• WORK REQUEST 1: In the rows, reproduce exactly the lines between the one containing "How about listing" and the one containing "-0.005172, 0.548493, -0.273226]]", inclusive.

• STUDY TEXT:
A psychologist and Nobel Prize winner summarizes and synthesizes the recent decades of research on intuition and systematic thinking.
The author of several scholarly texts, Kahneman (Emeritus Psychology and Public Affairs/Princeton Univ.) now offers general readers not just the findings of psychological research but also a better understanding of how research questions arise and how scholars systematically frame and answer them. He begins with the distinction between System 1 and System 2 mental operations, the former referring to quick, automatic thought, the latter to more effortful, overt thinking. We rely heavily, writes, on System 1, resorting to the higher-energy System 2 only when we need or want to. Kahneman continually refers to System 2 as “lazy”: We don’t want to think rigorously about something. The author then explores the nuances of our two-system minds, showing how they perform in various situations. Psychological experiments have repeatedly revealed that our intuitions are generally wrong, that our assessments are based on biases and that our System 1 hates doubt and despises ambiguity. Kahneman largely avoids jargon; when he does use some (“heuristics,” for example), he argues that such terms really ought to join our everyday vocabulary. He reviews many fundamental concepts in psychology and statistics (regression to the mean, the narrative fallacy, the optimistic bias), showing how they relate to his overall concerns about how we think and why we make the decisions that we do. Some of the later chapters (dealing with risk-taking and statistics and probabilities) are denser than others (some readers may resent such demands on System 2!), but the passages that deal with the economic and political implications of the research are gripping.

• WORK REQUEST 2: Write out the whole review of Kahneman's book on intuition and systematic thinking, word for word.

Multi-view scene reconstruction data
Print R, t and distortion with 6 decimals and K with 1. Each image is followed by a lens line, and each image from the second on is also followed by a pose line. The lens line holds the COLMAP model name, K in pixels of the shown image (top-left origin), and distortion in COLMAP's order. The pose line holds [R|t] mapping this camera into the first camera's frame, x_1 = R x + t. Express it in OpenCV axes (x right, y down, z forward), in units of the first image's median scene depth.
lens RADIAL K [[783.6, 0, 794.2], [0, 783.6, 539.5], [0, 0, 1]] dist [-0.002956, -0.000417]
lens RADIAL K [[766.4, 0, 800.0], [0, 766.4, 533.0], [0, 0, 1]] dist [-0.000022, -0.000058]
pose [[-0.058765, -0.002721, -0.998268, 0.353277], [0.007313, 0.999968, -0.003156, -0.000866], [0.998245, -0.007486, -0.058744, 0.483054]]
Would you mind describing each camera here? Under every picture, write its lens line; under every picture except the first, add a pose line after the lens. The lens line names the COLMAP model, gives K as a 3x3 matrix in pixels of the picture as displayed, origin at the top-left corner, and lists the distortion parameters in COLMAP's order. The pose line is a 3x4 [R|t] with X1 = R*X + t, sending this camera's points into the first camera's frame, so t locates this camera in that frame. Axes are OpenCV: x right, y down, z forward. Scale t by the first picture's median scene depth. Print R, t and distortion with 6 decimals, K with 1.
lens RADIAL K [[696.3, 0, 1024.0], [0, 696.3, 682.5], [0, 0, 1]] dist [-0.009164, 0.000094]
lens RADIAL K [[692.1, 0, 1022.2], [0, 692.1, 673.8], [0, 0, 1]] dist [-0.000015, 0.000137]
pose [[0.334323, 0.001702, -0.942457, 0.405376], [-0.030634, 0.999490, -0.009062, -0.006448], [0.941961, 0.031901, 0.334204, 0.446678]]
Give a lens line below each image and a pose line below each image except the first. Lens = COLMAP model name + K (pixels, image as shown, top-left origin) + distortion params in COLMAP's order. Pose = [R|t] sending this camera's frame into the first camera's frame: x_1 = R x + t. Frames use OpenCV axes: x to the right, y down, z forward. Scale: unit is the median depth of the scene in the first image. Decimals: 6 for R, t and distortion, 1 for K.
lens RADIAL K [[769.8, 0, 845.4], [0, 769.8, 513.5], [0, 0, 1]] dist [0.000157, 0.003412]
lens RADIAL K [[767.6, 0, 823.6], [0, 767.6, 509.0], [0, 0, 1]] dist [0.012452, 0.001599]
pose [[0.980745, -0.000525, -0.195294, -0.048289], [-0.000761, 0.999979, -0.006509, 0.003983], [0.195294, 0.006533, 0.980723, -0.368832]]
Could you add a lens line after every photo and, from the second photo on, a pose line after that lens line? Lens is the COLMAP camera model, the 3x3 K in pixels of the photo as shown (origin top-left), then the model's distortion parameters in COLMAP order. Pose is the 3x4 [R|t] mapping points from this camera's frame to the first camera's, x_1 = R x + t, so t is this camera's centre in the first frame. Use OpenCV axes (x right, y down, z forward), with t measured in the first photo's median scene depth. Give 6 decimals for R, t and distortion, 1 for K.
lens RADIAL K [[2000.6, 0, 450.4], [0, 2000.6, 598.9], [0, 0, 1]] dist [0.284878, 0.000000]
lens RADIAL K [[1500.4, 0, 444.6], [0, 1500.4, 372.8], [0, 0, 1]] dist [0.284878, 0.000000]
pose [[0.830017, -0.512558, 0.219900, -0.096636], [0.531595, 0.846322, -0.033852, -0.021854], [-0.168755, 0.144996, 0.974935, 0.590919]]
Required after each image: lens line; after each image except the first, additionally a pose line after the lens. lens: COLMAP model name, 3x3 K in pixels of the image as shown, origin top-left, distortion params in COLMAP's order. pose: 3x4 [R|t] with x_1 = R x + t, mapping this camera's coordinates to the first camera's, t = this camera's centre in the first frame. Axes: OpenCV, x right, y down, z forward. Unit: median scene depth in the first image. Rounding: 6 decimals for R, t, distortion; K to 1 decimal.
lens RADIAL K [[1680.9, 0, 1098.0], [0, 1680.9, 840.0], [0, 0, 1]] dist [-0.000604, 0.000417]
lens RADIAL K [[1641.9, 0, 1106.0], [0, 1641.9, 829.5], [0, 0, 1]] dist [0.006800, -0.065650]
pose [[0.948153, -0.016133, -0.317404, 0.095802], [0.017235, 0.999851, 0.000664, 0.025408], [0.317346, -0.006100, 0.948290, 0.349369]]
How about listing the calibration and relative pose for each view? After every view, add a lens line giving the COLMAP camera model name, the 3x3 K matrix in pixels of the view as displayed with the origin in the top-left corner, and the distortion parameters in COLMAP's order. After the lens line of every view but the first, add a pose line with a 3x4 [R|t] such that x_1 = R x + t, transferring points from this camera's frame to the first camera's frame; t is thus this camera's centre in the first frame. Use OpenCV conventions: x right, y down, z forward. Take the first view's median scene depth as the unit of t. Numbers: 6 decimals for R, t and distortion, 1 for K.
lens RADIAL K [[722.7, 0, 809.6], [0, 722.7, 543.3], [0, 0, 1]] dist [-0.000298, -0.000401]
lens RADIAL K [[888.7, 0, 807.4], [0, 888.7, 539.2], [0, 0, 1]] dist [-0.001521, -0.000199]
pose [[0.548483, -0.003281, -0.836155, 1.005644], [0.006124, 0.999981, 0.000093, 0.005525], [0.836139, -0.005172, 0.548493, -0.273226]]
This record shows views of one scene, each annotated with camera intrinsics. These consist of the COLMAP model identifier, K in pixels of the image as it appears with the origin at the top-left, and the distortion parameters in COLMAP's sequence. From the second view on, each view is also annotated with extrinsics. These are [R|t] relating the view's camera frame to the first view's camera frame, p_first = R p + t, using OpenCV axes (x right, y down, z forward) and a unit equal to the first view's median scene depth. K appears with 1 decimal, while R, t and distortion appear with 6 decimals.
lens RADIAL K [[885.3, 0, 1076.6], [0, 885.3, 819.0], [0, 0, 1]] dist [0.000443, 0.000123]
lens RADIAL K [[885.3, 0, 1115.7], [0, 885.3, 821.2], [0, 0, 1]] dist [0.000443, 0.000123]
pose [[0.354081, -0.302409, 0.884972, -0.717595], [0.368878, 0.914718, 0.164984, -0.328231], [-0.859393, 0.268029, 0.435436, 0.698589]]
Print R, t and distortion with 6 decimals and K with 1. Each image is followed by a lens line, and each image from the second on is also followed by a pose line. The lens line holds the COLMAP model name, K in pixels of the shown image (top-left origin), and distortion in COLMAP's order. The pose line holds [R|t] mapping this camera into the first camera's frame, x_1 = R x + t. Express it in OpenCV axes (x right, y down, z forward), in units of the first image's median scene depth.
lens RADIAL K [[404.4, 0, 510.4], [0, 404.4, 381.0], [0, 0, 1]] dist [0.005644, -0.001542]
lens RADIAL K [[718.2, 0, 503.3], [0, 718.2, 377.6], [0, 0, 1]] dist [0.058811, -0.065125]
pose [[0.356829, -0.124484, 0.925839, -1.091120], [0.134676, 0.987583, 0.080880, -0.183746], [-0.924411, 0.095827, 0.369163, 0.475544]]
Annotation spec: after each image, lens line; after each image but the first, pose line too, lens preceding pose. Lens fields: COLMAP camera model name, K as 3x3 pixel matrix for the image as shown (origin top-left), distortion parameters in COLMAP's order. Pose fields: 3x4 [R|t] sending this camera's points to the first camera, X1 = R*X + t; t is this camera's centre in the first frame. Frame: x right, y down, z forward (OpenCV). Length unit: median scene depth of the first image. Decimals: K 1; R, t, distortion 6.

• EXERCISE ANSWER 1:
How about listing the calibration and relative pose for each view? After every view, add a lens line giving the COLMAP camera model name, the 3x3 K matrix in pixels of the view as displayed with the origin in the top-left corner, and the distortion parameters in COLMAP's order. After the lens line of every view but the first, add a pose line with a 3x4 [R|t] such that x_1 = R x + t, transferring points from this camera's frame to the first camera's frame; t is thus this camera's centre in the first frame. Use OpenCV conventions: x right, y down, z forward. Take the first view's median scene depth as the unit of t. Numbers: 6 decimals for R, t and distortion, 1 for K.
lens RADIAL K [[722.7, 0, 809.6], [0, 722.7, 543.3], [0, 0, 1]] dist [-0.000298, -0.000401]
lens RADIAL K [[888.7, 0, 807.4], [0, 888.7, 539.2], [0, 0, 1]] dist [-0.001521, -0.000199]
pose [[0.548483, -0.003281, -0.836155, 1.005644], [0.006124, 0.999981, 0.000093, 0.005525], [0.836139, -0.005172, 0.548493, -0.273226]]

• EXERCISE ANSWER 2:
A psychologist and Nobel Prize winner summarizes and synthesizes the recent decades of research on intuition and systematic thinking.
The author of several scholarly texts, Kahneman (Emeritus Psychology and Public Affairs/Princeton Univ.) now offers general readers not just the findings of psychological research but also a better understanding of how research questions arise and how scholars systematically frame and answer them. He begins with the distinction between System 1 and System 2 mental operations, the former referring to quick, automatic thought, the latter to more effortful, overt thinking. We rely heavily, writes, on System 1, resorting to the higher-energy System 2 only when we need or want to. Kahneman continually refers to System 2 as “lazy”: We don’t want to think rigorously about something. The author then explores the nuances of our two-system minds, showing how they perform in various situations. Psychological experiments have repeatedly revealed that our intuitions are generally wrong, that our assessments are based on biases and that our System 1 hates doubt and despises ambiguity. Kahneman largely avoids jargon; when he does use some (“heuristics,” for example), he argues that such terms really ought to join our everyday vocabulary. He reviews many fundamental concepts in psychology and statistics (regression to the mean, the narrative fallacy, the optimistic bias), showing how they relate to his overall concerns about how we think and why we make the decisions that we do. Some of the later chapters (dealing with risk-taking and statistics and probabilities) are denser than others (some readers may resent such demands on System 2!), but the passages that deal with the economic and political implications of the research are gripping.